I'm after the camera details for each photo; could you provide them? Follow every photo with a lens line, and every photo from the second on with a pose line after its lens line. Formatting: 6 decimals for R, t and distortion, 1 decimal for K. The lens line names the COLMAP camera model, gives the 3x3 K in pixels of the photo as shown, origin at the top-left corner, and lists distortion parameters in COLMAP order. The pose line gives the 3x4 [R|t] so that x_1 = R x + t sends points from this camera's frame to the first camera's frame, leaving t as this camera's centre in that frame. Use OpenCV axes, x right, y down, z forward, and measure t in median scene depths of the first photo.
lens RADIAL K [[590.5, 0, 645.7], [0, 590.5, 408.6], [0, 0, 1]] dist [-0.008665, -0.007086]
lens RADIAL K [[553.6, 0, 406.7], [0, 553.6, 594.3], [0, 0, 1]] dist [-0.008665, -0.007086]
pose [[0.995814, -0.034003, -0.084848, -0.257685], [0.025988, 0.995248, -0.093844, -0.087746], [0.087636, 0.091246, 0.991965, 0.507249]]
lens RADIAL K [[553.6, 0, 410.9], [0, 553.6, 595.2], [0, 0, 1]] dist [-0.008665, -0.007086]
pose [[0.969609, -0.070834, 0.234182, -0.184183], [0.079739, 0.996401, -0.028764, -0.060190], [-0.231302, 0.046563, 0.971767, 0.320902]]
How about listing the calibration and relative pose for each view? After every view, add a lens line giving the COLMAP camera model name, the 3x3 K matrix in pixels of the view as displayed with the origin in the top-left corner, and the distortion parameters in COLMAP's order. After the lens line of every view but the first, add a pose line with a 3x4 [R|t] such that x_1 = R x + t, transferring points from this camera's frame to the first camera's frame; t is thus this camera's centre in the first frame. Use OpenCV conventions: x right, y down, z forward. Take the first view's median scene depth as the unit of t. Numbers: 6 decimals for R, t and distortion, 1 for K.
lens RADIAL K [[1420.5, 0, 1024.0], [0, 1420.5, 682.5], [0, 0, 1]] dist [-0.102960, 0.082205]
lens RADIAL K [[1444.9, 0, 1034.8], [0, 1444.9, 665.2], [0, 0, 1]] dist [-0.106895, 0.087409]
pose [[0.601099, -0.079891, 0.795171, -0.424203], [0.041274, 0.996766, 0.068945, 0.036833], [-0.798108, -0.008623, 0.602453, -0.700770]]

### What you have to do
Could you put the lines running from the one with "How about listing" through the end of the data into a numbered list, leaving out any blank lines?

### Your solution
1. How about listing the calibration and relative pose for each view? After every view, add a lens line giving the COLMAP camera model name, the 3x3 K matrix in pixels of the view as displayed with the origin in the top-left corner, and the distortion parameters in COLMAP's order. After the lens line of every view but the first, add a pose line with a 3x4 [R|t] such that x_1 = R x + t, transferring points from this camera's frame to the first camera's frame; t is thus this camera's centre in the first frame. Use OpenCV conventions: x right, y down, z forward. Take the first view's median scene depth as the unit of t. Numbers: 6 decimals for R, t and distortion, 1 for K.
2. lens RADIAL K [[1420.5, 0, 1024.0], [0, 1420.5, 682.5], [0, 0, 1]] dist [-0.102960, 0.082205]
3. lens RADIAL K [[1444.9, 0, 1034.8], [0, 1444.9, 665.2], [0, 0, 1]] dist [-0.106895, 0.087409]
4. pose [[0.601099, -0.079891, 0.795171, -0.424203], [0.041274, 0.996766, 0.068945, 0.036833], [-0.798108, -0.008623, 0.602453, -0.700770]]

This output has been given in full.